22. The fingerprint sensor system of clauses 19-20, wherein the plurality of electrodes is operated on a combination of far-field sensing and near-field sensing, and wherein the far-field sensing is used to detect a presence of the specimen on the pixel matrix and the near-field sensing is used to detect a location of the specimen on the pixel matrix.

The above detailed descriptions of embodiments of the technology are not intended to be exhaustive or to limit the technology to the precise form disclosed above. Although specific embodiments of, and examples for, the technology are described above for illustrative purposes, various equivalent modifications are possible within the scope of the technology as those skilled in the relevant art will recognize. For example, although steps are presented in a given order above, alternative embodiments may perform steps in a different order. Furthermore, the various embodiments described herein may also be combined to provide further embodiments.

From the foregoing, it will be appreciated that specific embodiments of the technology have been described herein for purposes of illustration, but well-known structures and functions have not been shown or described in detail to avoid unnecessarily obscuring the description of the embodiments of the technology. To the extent any material incorporated herein by reference conflicts with the present disclosure, the present disclosure controls. Where the context permits, singular or plural terms may also include the plural or singular term, respectively. Moreover, unless the word “or” is expressly limited to mean only a single item exclusive from the other items in reference to a list of two or more items, then the use of “or” in such a list is to be interpreted as including (a) any single item in the list, (b) all of the items in the list, or (c) any combination of the items in the list. Furthermore, as used herein, the phrase “and/or” as in “A and/or B” refers to A alone, B alone, and both A and B. Additionally, the terms “comprising,” “including,” “having,” and “with” are used throughout to mean including at least the recited feature(s) such that any greater number of the same features and/or additional types of other features are not precluded.

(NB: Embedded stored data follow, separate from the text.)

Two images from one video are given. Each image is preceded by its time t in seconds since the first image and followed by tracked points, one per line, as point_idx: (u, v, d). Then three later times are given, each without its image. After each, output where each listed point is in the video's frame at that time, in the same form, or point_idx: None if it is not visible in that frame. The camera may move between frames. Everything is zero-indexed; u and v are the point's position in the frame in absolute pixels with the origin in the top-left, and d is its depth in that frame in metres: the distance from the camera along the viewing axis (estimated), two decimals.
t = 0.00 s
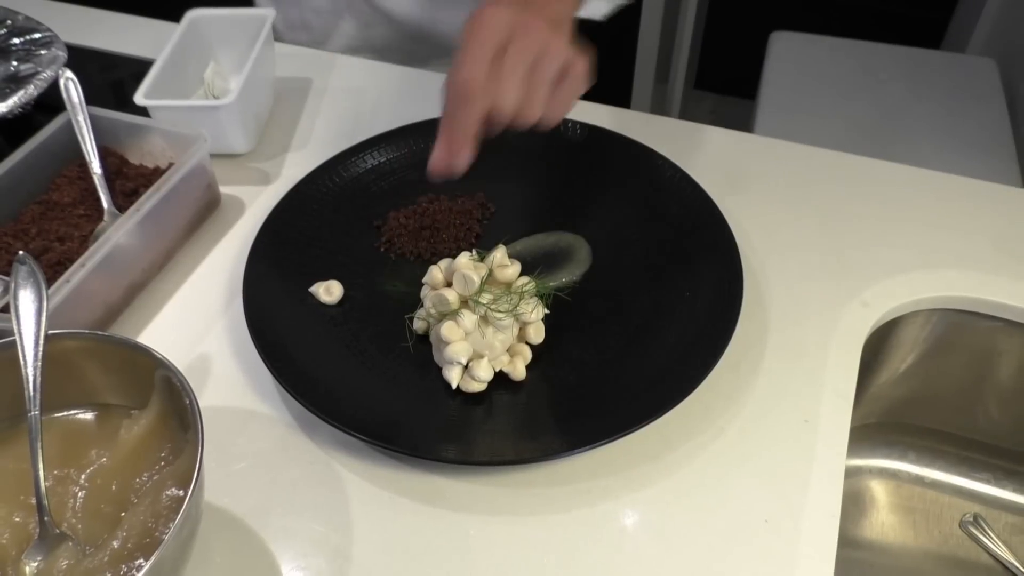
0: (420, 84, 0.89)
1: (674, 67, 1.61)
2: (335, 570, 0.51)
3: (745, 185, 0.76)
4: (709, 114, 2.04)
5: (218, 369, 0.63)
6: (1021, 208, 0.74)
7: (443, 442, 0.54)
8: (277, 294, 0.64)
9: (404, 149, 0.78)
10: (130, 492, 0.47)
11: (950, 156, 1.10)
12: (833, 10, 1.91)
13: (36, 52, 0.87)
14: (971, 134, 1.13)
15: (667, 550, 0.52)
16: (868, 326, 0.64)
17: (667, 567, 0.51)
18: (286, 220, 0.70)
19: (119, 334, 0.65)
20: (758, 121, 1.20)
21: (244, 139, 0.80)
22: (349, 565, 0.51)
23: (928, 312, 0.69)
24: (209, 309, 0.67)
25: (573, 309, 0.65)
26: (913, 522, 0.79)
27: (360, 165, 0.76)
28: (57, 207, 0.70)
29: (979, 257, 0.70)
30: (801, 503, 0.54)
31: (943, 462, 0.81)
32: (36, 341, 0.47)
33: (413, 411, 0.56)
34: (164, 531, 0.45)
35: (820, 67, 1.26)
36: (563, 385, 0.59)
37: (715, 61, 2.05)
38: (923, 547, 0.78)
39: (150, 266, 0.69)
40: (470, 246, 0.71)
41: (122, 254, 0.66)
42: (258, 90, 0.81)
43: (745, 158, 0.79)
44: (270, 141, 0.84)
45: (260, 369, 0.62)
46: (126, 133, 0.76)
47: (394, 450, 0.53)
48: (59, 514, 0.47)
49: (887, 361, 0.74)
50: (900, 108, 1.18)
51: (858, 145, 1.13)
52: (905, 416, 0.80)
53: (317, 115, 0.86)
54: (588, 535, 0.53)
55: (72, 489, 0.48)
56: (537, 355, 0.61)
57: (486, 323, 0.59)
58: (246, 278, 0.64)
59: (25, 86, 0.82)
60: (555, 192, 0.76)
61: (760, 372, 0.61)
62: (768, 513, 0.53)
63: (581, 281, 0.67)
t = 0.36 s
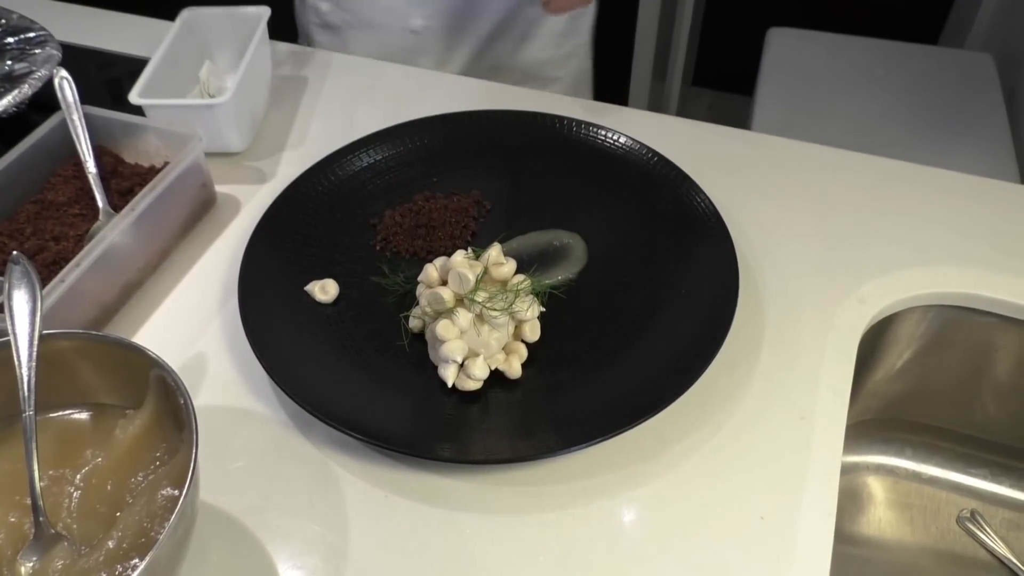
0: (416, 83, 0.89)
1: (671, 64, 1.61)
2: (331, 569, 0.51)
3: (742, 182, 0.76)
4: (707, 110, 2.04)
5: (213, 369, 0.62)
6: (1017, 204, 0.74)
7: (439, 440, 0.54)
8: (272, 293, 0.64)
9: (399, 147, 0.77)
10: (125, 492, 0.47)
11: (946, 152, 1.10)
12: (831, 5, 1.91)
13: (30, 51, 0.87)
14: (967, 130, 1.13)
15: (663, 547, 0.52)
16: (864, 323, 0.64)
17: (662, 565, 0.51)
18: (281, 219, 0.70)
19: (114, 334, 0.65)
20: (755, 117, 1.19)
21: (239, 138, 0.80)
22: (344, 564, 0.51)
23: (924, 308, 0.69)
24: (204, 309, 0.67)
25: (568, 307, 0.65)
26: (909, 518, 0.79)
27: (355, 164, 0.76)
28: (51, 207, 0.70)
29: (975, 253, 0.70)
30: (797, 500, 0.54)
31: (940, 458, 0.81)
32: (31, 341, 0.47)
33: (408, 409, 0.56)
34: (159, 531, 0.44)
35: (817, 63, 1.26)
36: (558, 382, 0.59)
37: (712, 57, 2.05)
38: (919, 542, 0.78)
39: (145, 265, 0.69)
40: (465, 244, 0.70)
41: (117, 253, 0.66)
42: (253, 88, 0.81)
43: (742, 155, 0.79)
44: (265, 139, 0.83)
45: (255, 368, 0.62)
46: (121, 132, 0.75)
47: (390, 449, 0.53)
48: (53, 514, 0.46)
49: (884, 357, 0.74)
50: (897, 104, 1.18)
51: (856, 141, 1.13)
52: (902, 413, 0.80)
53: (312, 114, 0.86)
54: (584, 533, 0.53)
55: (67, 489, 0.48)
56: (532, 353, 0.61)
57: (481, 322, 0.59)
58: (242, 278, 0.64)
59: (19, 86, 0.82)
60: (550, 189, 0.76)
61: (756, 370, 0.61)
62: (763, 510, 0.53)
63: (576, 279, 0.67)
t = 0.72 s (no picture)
0: (414, 80, 0.89)
1: (669, 61, 1.61)
2: (330, 566, 0.51)
3: (739, 178, 0.76)
4: (705, 107, 2.04)
5: (213, 367, 0.63)
6: (1015, 200, 0.74)
7: (438, 438, 0.54)
8: (271, 291, 0.64)
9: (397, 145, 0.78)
10: (125, 490, 0.47)
11: (943, 148, 1.10)
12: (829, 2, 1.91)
13: (28, 50, 0.87)
14: (965, 126, 1.13)
15: (661, 543, 0.52)
16: (861, 319, 0.64)
17: (661, 560, 0.51)
18: (280, 218, 0.70)
19: (113, 332, 0.65)
20: (753, 114, 1.20)
21: (237, 136, 0.80)
22: (344, 561, 0.51)
23: (921, 304, 0.69)
24: (202, 307, 0.67)
25: (567, 303, 0.65)
26: (907, 513, 0.79)
27: (353, 162, 0.76)
28: (50, 206, 0.70)
29: (972, 249, 0.70)
30: (795, 495, 0.54)
31: (938, 453, 0.81)
32: (30, 340, 0.47)
33: (407, 406, 0.56)
34: (158, 528, 0.45)
35: (814, 60, 1.26)
36: (557, 379, 0.59)
37: (711, 54, 2.05)
38: (917, 537, 0.78)
39: (144, 263, 0.69)
40: (464, 241, 0.70)
41: (116, 252, 0.66)
42: (251, 87, 0.81)
43: (739, 152, 0.79)
44: (263, 138, 0.83)
45: (254, 366, 0.63)
46: (119, 131, 0.75)
47: (389, 446, 0.53)
48: (53, 512, 0.47)
49: (881, 353, 0.74)
50: (895, 100, 1.18)
51: (854, 138, 1.13)
52: (899, 409, 0.80)
53: (310, 112, 0.86)
54: (582, 529, 0.53)
55: (66, 488, 0.48)
56: (530, 350, 0.61)
57: (479, 319, 0.59)
58: (240, 276, 0.64)
59: (17, 85, 0.81)
60: (548, 186, 0.76)
61: (754, 366, 0.61)
62: (761, 506, 0.53)
63: (575, 276, 0.67)
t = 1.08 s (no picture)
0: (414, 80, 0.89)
1: (668, 61, 1.62)
2: (330, 563, 0.51)
3: (739, 177, 0.77)
4: (703, 107, 2.04)
5: (213, 365, 0.63)
6: (1013, 199, 0.74)
7: (438, 435, 0.54)
8: (271, 289, 0.64)
9: (397, 144, 0.78)
10: (125, 487, 0.48)
11: (942, 146, 1.10)
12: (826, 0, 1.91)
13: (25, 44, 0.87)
14: (963, 124, 1.13)
15: (661, 541, 0.52)
16: (860, 317, 0.65)
17: (661, 558, 0.51)
18: (280, 217, 0.70)
19: (114, 330, 0.66)
20: (752, 113, 1.20)
21: (237, 134, 0.80)
22: (344, 559, 0.52)
23: (920, 303, 0.69)
24: (202, 305, 0.67)
25: (566, 302, 0.65)
26: (905, 512, 0.80)
27: (353, 161, 0.76)
28: (50, 204, 0.70)
29: (970, 248, 0.70)
30: (794, 493, 0.54)
31: (936, 452, 0.81)
32: (31, 337, 0.47)
33: (407, 404, 0.57)
34: (159, 525, 0.45)
35: (812, 59, 1.26)
36: (556, 377, 0.59)
37: (710, 53, 2.05)
38: (915, 535, 0.78)
39: (144, 261, 0.69)
40: (463, 240, 0.71)
41: (116, 250, 0.66)
42: (251, 86, 0.81)
43: (738, 151, 0.79)
44: (263, 136, 0.84)
45: (254, 365, 0.63)
46: (119, 129, 0.75)
47: (389, 444, 0.53)
48: (54, 509, 0.47)
49: (880, 351, 0.74)
50: (894, 100, 1.18)
51: (852, 137, 1.13)
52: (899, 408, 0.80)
53: (310, 110, 0.86)
54: (582, 525, 0.53)
55: (67, 485, 0.48)
56: (530, 348, 0.61)
57: (479, 317, 0.59)
58: (240, 275, 0.64)
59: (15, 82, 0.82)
60: (547, 184, 0.76)
61: (753, 364, 0.62)
62: (761, 503, 0.54)
63: (574, 274, 0.67)
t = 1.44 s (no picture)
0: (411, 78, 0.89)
1: (666, 60, 1.62)
2: (327, 560, 0.51)
3: (736, 175, 0.77)
4: (702, 106, 2.04)
5: (209, 362, 0.63)
6: (1009, 196, 0.74)
7: (435, 433, 0.54)
8: (267, 287, 0.64)
9: (394, 142, 0.78)
10: (121, 484, 0.48)
11: (940, 145, 1.10)
12: None
13: (24, 47, 0.87)
14: (961, 123, 1.13)
15: (657, 538, 0.52)
16: (856, 314, 0.65)
17: (657, 555, 0.51)
18: (276, 215, 0.70)
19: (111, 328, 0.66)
20: (749, 112, 1.20)
21: (234, 132, 0.80)
22: (341, 555, 0.52)
23: (917, 300, 0.69)
24: (199, 303, 0.67)
25: (563, 299, 0.65)
26: (902, 509, 0.80)
27: (351, 159, 0.76)
28: (47, 202, 0.70)
29: (966, 245, 0.70)
30: (790, 490, 0.54)
31: (933, 449, 0.81)
32: (26, 334, 0.47)
33: (404, 402, 0.57)
34: (154, 522, 0.45)
35: (810, 58, 1.26)
36: (553, 374, 0.59)
37: (708, 51, 2.05)
38: (912, 533, 0.79)
39: (141, 259, 0.69)
40: (460, 237, 0.71)
41: (113, 248, 0.66)
42: (248, 83, 0.81)
43: (735, 148, 0.80)
44: (261, 134, 0.84)
45: (251, 362, 0.63)
46: (116, 127, 0.75)
47: (385, 441, 0.53)
48: (50, 506, 0.47)
49: (877, 349, 0.74)
50: (891, 98, 1.18)
51: (849, 135, 1.13)
52: (896, 406, 0.80)
53: (307, 108, 0.86)
54: (578, 522, 0.53)
55: (63, 482, 0.48)
56: (527, 345, 0.61)
57: (475, 314, 0.59)
58: (237, 272, 0.64)
59: (13, 82, 0.82)
60: (544, 182, 0.76)
61: (749, 361, 0.62)
62: (757, 500, 0.54)
63: (571, 272, 0.67)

From the foregoing, it will also be appreciated that various modifications may be made without deviating from the disclosure or the technology. For example, one of ordinary skill in the art will understand that various components of the technology can be further divided into subcomponents, or that various components and functions of the technology may be combined and integrated. In addition, certain aspects of the technology described in the context of particular embodiments may also be combined or eliminated in other embodiments. Furthermore, although advantages associated with certain embodiments of the technology have been described in the context of those embodiments, other embodiments may also exhibit such advantages, and not all embodiments need necessarily exhibit such advantages to fall within the scope of the technology. Accordingly, the disclosure and associated technology can encompass other embodiments not expressly shown or described herein.